Il me fit un clin d'œil en désignant le cercueil destiné à « Atlan ». J'avalai ma salive, et me rendis compte à quel point j'avais la gorge sèche. Il parlait beaucoup, mais je ne connaissais encore rien de son plan. La morgue me rendait presque claustrophobe ; et la seule pensée d'être entouré des cadavres de mes amis n'arrangeait rien. Pourtant, pour la première fois, je décelai une certaine gravité chez Jack. Sa voix s'était stabilisée, et il avait rangé le taser dans sa poche.
- Lorsque j'ai découvert la morgue, commença-t-il d'un air sombre, je me suis directement posé la question. Comment ces cadavres – ils y sont tous, j'ai vérifié – sont-ils arrivés là ? ( il ne me laissa pas le temps à la réflexion et poursuivit directement ) La seule réponse à laquelle je parviens est que quelqu'un, parmi nous, les amène ici. Alors hier soir, j'ai placé un peu de poussière entre la poignée et le mur. Si une personne ouvrait la porte, la poussière tomberait forcément. Et ça n'a pas loupé. Je peux affirmer avec certitude que quelqu'un s'est rendu ici hier dans la nuit. Pourquoi, je l'ignore.

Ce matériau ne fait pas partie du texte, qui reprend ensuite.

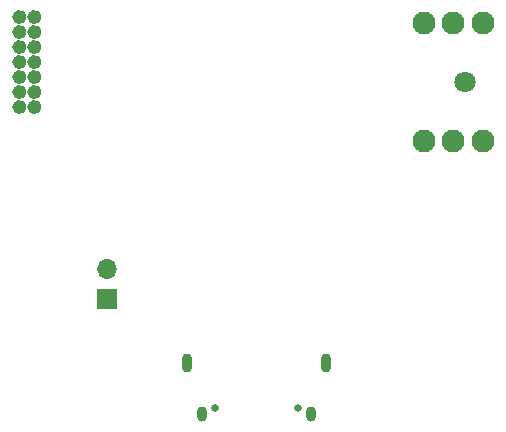
<source format=gbr>
%TF.GenerationSoftware,KiCad,Pcbnew,7.0.6*%
%TF.CreationDate,2023-08-07T11:18:25-05:00*%
%TF.ProjectId,mainv2,6d61696e-7632-42e6-9b69-6361645f7063,rev?*%
%TF.SameCoordinates,Original*%
%TF.FileFunction,Soldermask,Bot*%
%TF.FilePolarity,Negative*%
%FSLAX46Y46*%
G04 Gerber Fmt 4.6, Leading zero omitted, Abs format (unit mm)*
G04 Created by KiCad (PCBNEW 7.0.6) date 2023-08-07 11:18:25*
%MOMM*%
%LPD*%
G01*
G04 APERTURE LIST*
%ADD10C,0.622000*%
%ADD11C,1.800000*%
%ADD12C,1.950000*%
%ADD13R,1.700000X1.700000*%
%ADD14O,1.700000X1.700000*%
%ADD15C,0.650000*%
%ADD16O,0.900000X1.600000*%
%ADD17O,0.900000X1.300000*%
G04 APERTURE END LIST*
%TO.C,J4*%
D10*
X134621000Y-93570000D02*
G75*
G03*
X134621000Y-93570000I-311000J0D01*
G01*
X135891000Y-93570000D02*
G75*
G03*
X135891000Y-93570000I-311000J0D01*
G01*
X134621000Y-92300000D02*
G75*
G03*
X134621000Y-92300000I-311000J0D01*
G01*
X135891000Y-92300000D02*
G75*
G03*
X135891000Y-92300000I-311000J0D01*
G01*
X134621000Y-91030000D02*
G75*
G03*
X134621000Y-91030000I-311000J0D01*
G01*
X135891000Y-91030000D02*
G75*
G03*
X135891000Y-91030000I-311000J0D01*
G01*
X134621000Y-89760000D02*
G75*
G03*
X134621000Y-89760000I-311000J0D01*
G01*
X135891000Y-89760000D02*
G75*
G03*
X135891000Y-89760000I-311000J0D01*
G01*
X134621000Y-88490000D02*
G75*
G03*
X134621000Y-88490000I-311000J0D01*
G01*
X135891000Y-88490000D02*
G75*
G03*
X135891000Y-88490000I-311000J0D01*
G01*
X134621000Y-87220000D02*
G75*
G03*
X134621000Y-87220000I-311000J0D01*
G01*
X135891000Y-87220000D02*
G75*
G03*
X135891000Y-87220000I-311000J0D01*
G01*
X134621000Y-85950000D02*
G75*
G03*
X134621000Y-85950000I-311000J0D01*
G01*
X135891000Y-85950000D02*
G75*
G03*
X135891000Y-85950000I-311000J0D01*
G01*
%TD*%
D11*
%TO.C,S1*%
X172030000Y-91480000D03*
D12*
X173530000Y-86480000D03*
X171030000Y-86480000D03*
X168530000Y-86480000D03*
X168530000Y-96480000D03*
X171030000Y-96480000D03*
X173530000Y-96480000D03*
%TD*%
D13*
%TO.C,J2*%
X141720000Y-109800000D03*
D14*
X141720000Y-107260000D03*
%TD*%
D15*
%TO.C,J1*%
X157880000Y-119090000D03*
X150880000Y-119090000D03*
D16*
X160300000Y-115240000D03*
X148460000Y-115240000D03*
D17*
X159030000Y-119560000D03*
X149730000Y-119560000D03*
%TD*%
M02*

</source>
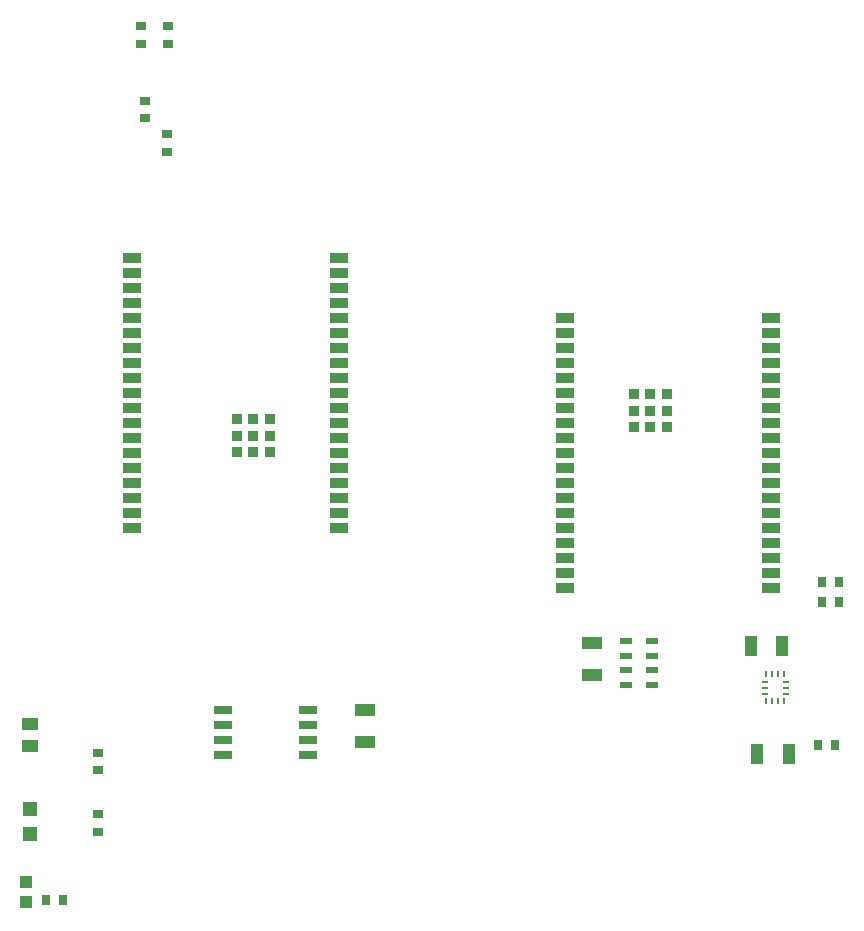
<source format=gtp>
G04*
G04 #@! TF.GenerationSoftware,Altium Limited,Altium Designer,22.2.1 (43)*
G04*
G04 Layer_Color=8421504*
%FSLAX25Y25*%
%MOIN*%
G70*
G04*
G04 #@! TF.SameCoordinates,BF82E168-2CF8-4A2D-AB3A-859FEF8C30B5*
G04*
G04*
G04 #@! TF.FilePolarity,Positive*
G04*
G01*
G75*
%ADD18R,0.05906X0.03543*%
%ADD19R,0.03543X0.03543*%
%ADD20R,0.04331X0.02362*%
%ADD21R,0.04700X0.04700*%
%ADD22R,0.02756X0.03543*%
%ADD23R,0.05512X0.03937*%
%ADD24R,0.03937X0.04331*%
%ADD25R,0.00984X0.01870*%
%ADD26R,0.01870X0.00984*%
%ADD27R,0.06496X0.02559*%
%ADD28R,0.03543X0.02756*%
%ADD29R,0.06693X0.04331*%
%ADD30R,0.04331X0.06693*%
D18*
X283288Y-197020D02*
D03*
Y-132020D02*
D03*
Y-137020D02*
D03*
Y-142020D02*
D03*
Y-147020D02*
D03*
Y-152020D02*
D03*
Y-157020D02*
D03*
Y-162020D02*
D03*
Y-167020D02*
D03*
Y-172020D02*
D03*
Y-177020D02*
D03*
Y-182020D02*
D03*
Y-187020D02*
D03*
Y-192020D02*
D03*
Y-202020D02*
D03*
Y-207020D02*
D03*
Y-212020D02*
D03*
Y-217020D02*
D03*
Y-222020D02*
D03*
X214390D02*
D03*
Y-217020D02*
D03*
Y-212020D02*
D03*
Y-207020D02*
D03*
Y-202020D02*
D03*
Y-197020D02*
D03*
Y-192020D02*
D03*
Y-187020D02*
D03*
Y-182020D02*
D03*
Y-177020D02*
D03*
Y-172020D02*
D03*
Y-167020D02*
D03*
Y-162020D02*
D03*
Y-157020D02*
D03*
Y-152020D02*
D03*
Y-147020D02*
D03*
Y-142020D02*
D03*
Y-137020D02*
D03*
Y-132020D02*
D03*
X70300Y-201800D02*
D03*
Y-196800D02*
D03*
Y-191800D02*
D03*
Y-186800D02*
D03*
Y-181800D02*
D03*
Y-176800D02*
D03*
Y-171800D02*
D03*
Y-166800D02*
D03*
Y-161800D02*
D03*
Y-156800D02*
D03*
Y-151800D02*
D03*
Y-146800D02*
D03*
Y-141800D02*
D03*
Y-136800D02*
D03*
Y-131800D02*
D03*
Y-126800D02*
D03*
Y-121800D02*
D03*
Y-116800D02*
D03*
Y-111800D02*
D03*
X139198D02*
D03*
Y-116800D02*
D03*
Y-121800D02*
D03*
Y-126800D02*
D03*
Y-131800D02*
D03*
Y-136800D02*
D03*
Y-141800D02*
D03*
Y-146800D02*
D03*
Y-151800D02*
D03*
Y-156800D02*
D03*
Y-161800D02*
D03*
Y-166800D02*
D03*
Y-171800D02*
D03*
Y-176800D02*
D03*
Y-181800D02*
D03*
Y-186800D02*
D03*
Y-191800D02*
D03*
Y-196800D02*
D03*
Y-201800D02*
D03*
D19*
X237422Y-162729D02*
D03*
Y-157217D02*
D03*
X242934D02*
D03*
X248446D02*
D03*
Y-162729D02*
D03*
Y-168241D02*
D03*
X242934D02*
D03*
X237422D02*
D03*
X242934Y-162729D02*
D03*
X116166Y-171091D02*
D03*
Y-176603D02*
D03*
X110654D02*
D03*
X105142D02*
D03*
Y-171091D02*
D03*
Y-165579D02*
D03*
X110654D02*
D03*
X116166D02*
D03*
X110654Y-171091D02*
D03*
D20*
X243631Y-254282D02*
D03*
Y-249361D02*
D03*
Y-244439D02*
D03*
Y-239518D02*
D03*
X234969D02*
D03*
Y-244439D02*
D03*
Y-249361D02*
D03*
Y-254282D02*
D03*
D21*
X36200Y-303900D02*
D03*
Y-295600D02*
D03*
D22*
X300095Y-219800D02*
D03*
X306000D02*
D03*
X300047Y-226500D02*
D03*
X305953D02*
D03*
X304653Y-274300D02*
D03*
X298747D02*
D03*
X41347Y-325746D02*
D03*
X47253D02*
D03*
D23*
X36200Y-274443D02*
D03*
Y-267357D02*
D03*
D24*
X35000Y-319953D02*
D03*
Y-326646D02*
D03*
D25*
X287553Y-250523D02*
D03*
X285584D02*
D03*
X283616D02*
D03*
X281647D02*
D03*
Y-259677D02*
D03*
X283616D02*
D03*
X285584D02*
D03*
X287553D02*
D03*
D26*
X281008Y-253132D02*
D03*
Y-255100D02*
D03*
Y-257068D02*
D03*
X288193D02*
D03*
Y-255100D02*
D03*
Y-253132D02*
D03*
D27*
X128873Y-277700D02*
D03*
Y-272700D02*
D03*
Y-267700D02*
D03*
Y-262700D02*
D03*
X100527D02*
D03*
Y-267700D02*
D03*
Y-272700D02*
D03*
Y-277700D02*
D03*
D28*
X58700Y-297195D02*
D03*
Y-303100D02*
D03*
Y-282649D02*
D03*
Y-276743D02*
D03*
X74400Y-59450D02*
D03*
Y-65355D02*
D03*
X81800Y-70695D02*
D03*
Y-76600D02*
D03*
X73200Y-34694D02*
D03*
Y-40600D02*
D03*
X82300Y-34694D02*
D03*
Y-40600D02*
D03*
D29*
X223500Y-250815D02*
D03*
Y-240185D02*
D03*
X147900Y-273300D02*
D03*
Y-262670D02*
D03*
D30*
X289015Y-277200D02*
D03*
X278385D02*
D03*
X287000Y-241300D02*
D03*
X276370D02*
D03*
M02*

</source>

Je considérai Jack sans un mot. Son expression s'était transformée, passant d'un rire sadique et moqueur à une moue concentrée. Il semblait réellement concerné par cette affaire. Peut-être était-ce encore l'un de ses mensonges, mais j'avais envie de le croire ; de l'aider, même. Si nous voulions sortir d'ici, nous allions devoir démasquer la personne tirant les ficelles. Toutes les hypothèses, tous les plans étaient à prendre en compte. Nous n'étions plus que neuf, ce qui réduisait considérablement les probabilités. J'avais l'impression d'être proche, mais en même temps à mille lieues de ce fameux traître.
Jack planta ses yeux dans les miens. Il avait les joues encore rosies par son fou rire et les bouclettes en bataille, mais il paraissait plus sérieux que jamais.
- Impossible de savoir s'il va revenir ce soir, mais dans tous les cas, je ne peux pas chopper le traître tout seul. Même si j'ai un taser, je suppose que cette personne est entraînée à se défendre.
Il soupira, visiblement gêné de me demander de l'aide. Le voir ainsi me fit un choc ; le blond ne cesserait-il donc jamais de me surprendre ?
J'ouvris la bouche pour répondre mais nous entendîmes des pas se rapprocher. Jack ouvrit le premier cercueil venu et me poussa à l'intérieur. Il entra à ma suite, laissant la porte entrouverte. Par chance, il était vide. Je n'aurais pas supporté de me retrouver avec un cadavre, encore plus s'il s'agissait d'un corps mutilé. Le blond plaqua une main sur ma bouche et colla un doigt sur ses lèvres pour m'ordonner le silence. Nous nous penchâmes à l'unisson pour apercevoir qui venait d'entrer dans la morgue.
De longs cheveux blonds, une poitrine généreuse et des ongles vernis de rouge... Pas de doute, il s'agissait de Bianca.